Starting with the first line of the rows below, reproduce each line verbatim, and stop after the line that contains "TJ Mnichovice".

= = =

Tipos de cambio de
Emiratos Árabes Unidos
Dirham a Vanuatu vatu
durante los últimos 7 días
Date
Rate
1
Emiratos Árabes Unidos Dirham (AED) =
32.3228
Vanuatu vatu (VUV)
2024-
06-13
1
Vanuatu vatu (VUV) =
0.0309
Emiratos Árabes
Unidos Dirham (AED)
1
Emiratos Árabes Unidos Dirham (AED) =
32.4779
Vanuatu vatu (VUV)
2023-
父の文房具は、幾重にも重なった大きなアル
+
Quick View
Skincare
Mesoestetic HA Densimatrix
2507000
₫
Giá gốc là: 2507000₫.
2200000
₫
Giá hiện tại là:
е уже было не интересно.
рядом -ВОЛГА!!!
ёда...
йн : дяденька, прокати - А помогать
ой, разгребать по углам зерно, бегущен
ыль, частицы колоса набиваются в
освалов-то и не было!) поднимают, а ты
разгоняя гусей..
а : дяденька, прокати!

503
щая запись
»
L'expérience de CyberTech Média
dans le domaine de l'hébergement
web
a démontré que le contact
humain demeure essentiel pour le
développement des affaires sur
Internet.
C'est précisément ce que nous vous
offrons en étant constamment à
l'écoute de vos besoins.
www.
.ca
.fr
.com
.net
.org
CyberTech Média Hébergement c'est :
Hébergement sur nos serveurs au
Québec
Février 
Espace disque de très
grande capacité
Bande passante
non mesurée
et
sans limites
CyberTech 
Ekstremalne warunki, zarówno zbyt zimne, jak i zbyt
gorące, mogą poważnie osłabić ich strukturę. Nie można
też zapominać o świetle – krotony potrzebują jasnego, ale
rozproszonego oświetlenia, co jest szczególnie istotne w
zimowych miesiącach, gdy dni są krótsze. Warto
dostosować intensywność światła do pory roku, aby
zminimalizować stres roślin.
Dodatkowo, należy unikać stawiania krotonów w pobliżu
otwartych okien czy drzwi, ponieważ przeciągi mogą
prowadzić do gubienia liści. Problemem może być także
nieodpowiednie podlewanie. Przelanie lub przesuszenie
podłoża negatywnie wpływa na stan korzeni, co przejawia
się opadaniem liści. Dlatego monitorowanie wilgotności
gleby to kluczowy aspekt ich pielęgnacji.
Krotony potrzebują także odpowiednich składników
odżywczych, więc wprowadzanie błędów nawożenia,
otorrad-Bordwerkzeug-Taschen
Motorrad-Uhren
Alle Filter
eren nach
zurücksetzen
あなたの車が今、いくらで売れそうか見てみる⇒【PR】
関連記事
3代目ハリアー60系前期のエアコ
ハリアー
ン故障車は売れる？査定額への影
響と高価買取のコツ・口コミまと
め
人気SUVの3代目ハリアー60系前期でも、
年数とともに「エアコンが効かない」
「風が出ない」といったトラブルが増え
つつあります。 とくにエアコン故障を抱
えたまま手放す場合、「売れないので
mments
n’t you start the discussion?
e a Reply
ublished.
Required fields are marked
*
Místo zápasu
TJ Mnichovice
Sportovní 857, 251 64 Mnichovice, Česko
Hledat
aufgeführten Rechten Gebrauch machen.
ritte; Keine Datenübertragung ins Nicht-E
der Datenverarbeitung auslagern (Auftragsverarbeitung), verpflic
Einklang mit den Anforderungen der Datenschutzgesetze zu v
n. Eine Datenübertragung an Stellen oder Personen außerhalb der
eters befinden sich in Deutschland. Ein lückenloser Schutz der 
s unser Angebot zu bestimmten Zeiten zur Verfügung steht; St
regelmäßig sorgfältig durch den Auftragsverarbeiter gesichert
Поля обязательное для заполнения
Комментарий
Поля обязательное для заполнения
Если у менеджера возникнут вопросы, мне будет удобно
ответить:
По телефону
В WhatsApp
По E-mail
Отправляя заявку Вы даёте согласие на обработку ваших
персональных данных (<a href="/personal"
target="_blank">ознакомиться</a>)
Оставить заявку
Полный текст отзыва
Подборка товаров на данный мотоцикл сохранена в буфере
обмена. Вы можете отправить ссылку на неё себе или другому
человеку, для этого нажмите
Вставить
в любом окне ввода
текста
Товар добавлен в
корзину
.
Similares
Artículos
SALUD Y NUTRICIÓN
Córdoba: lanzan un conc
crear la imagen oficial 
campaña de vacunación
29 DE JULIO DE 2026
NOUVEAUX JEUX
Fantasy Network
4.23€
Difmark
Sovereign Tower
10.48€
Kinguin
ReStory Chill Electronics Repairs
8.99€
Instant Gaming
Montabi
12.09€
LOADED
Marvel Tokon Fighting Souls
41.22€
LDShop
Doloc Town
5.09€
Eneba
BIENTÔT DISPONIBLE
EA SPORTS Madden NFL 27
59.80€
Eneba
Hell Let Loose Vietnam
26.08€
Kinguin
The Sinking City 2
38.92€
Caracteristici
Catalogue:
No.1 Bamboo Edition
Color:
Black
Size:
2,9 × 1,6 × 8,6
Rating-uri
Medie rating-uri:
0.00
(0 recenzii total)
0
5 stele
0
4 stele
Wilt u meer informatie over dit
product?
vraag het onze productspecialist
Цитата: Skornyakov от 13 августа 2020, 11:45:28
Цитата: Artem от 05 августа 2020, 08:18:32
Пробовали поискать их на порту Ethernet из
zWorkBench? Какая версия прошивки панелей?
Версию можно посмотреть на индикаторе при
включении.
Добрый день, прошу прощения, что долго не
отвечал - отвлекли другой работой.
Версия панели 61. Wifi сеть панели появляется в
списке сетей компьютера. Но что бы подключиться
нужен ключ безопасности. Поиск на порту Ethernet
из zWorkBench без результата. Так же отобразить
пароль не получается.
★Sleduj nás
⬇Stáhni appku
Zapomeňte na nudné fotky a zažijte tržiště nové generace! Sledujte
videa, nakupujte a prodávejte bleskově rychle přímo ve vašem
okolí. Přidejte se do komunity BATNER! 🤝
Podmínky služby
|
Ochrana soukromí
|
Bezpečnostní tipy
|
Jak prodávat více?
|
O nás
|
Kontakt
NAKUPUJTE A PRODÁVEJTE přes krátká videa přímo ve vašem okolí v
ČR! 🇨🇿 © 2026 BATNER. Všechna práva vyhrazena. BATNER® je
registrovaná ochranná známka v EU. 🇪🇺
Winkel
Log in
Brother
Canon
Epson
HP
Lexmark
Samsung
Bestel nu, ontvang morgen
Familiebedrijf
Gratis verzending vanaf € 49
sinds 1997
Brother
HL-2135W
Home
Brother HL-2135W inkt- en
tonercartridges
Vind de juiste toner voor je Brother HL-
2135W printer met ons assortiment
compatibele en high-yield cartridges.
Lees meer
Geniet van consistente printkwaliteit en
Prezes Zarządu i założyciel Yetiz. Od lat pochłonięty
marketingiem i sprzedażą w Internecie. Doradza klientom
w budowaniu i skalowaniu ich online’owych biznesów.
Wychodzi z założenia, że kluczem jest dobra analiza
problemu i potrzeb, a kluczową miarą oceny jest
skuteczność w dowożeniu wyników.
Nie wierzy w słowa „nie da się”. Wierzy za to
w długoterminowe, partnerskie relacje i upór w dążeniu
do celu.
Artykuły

= = =

> Solution to this problem
Tipos de cambio de
Emiratos Árabes Unidos
Dirham a Vanuatu vatu
durante los últimos 7 días
Date
Rate
1
Emiratos Árabes Unidos Dirham (AED) =
32.3228
Vanuatu vatu (VUV)
2024-
06-13
1
Vanuatu vatu (VUV) =
0.0309
Emiratos Árabes
Unidos Dirham (AED)
1
Emiratos Árabes Unidos Dirham (AED) =
32.4779
Vanuatu vatu (VUV)
2023-
父の文房具は、幾重にも重なった大きなアル
+
Quick View
Skincare
Mesoestetic HA Densimatrix
2507000
₫
Giá gốc là: 2507000₫.
2200000
₫
Giá hiện tại là:
е уже было не интересно.
рядом -ВОЛГА!!!
ёда...
йн : дяденька, прокати - А помогать
ой, разгребать по углам зерно, бегущен
ыль, частицы колоса набиваются в
освалов-то и не было!) поднимают, а ты
разгоняя гусей..
а : дяденька, прокати!

503
щая запись
»
L'expérience de CyberTech Média
dans le domaine de l'hébergement
web
a démontré que le contact
humain demeure essentiel pour le
développement des affaires sur
Internet.
C'est précisément ce que nous vous
offrons en étant constamment à
l'écoute de vos besoins.
www.
.ca
.fr
.com
.net
.org
CyberTech Média Hébergement c'est :
Hébergement sur nos serveurs au
Québec
Février 
Espace disque de très
grande capacité
Bande passante
non mesurée
et
sans limites
CyberTech 
Ekstremalne warunki, zarówno zbyt zimne, jak i zbyt
gorące, mogą poważnie osłabić ich strukturę. Nie można
też zapominać o świetle – krotony potrzebują jasnego, ale
rozproszonego oświetlenia, co jest szczególnie istotne w
zimowych miesiącach, gdy dni są krótsze. Warto
dostosować intensywność światła do pory roku, aby
zminimalizować stres roślin.
Dodatkowo, należy unikać stawiania krotonów w pobliżu
otwartych okien czy drzwi, ponieważ przeciągi mogą
prowadzić do gubienia liści. Problemem może być także
nieodpowiednie podlewanie. Przelanie lub przesuszenie
podłoża negatywnie wpływa na stan korzeni, co przejawia
się opadaniem liści. Dlatego monitorowanie wilgotności
gleby to kluczowy aspekt ich pielęgnacji.
Krotony potrzebują także odpowiednich składników
odżywczych, więc wprowadzanie błędów nawożenia,
otorrad-Bordwerkzeug-Taschen
Motorrad-Uhren
Alle Filter
eren nach
zurücksetzen
あなたの車が今、いくらで売れそうか見てみる⇒【PR】
関連記事
3代目ハリアー60系前期のエアコ
ハリアー
ン故障車は売れる？査定額への影
響と高価買取のコツ・口コミまと
め
人気SUVの3代目ハリアー60系前期でも、
年数とともに「エアコンが効かない」
「風が出ない」といったトラブルが増え
つつあります。 とくにエアコン故障を抱
えたまま手放す場合、「売れないので
mments
n’t you start the discussion?
e a Reply
ublished.
Required fields are marked
*
Místo zápasu
TJ Mnichovice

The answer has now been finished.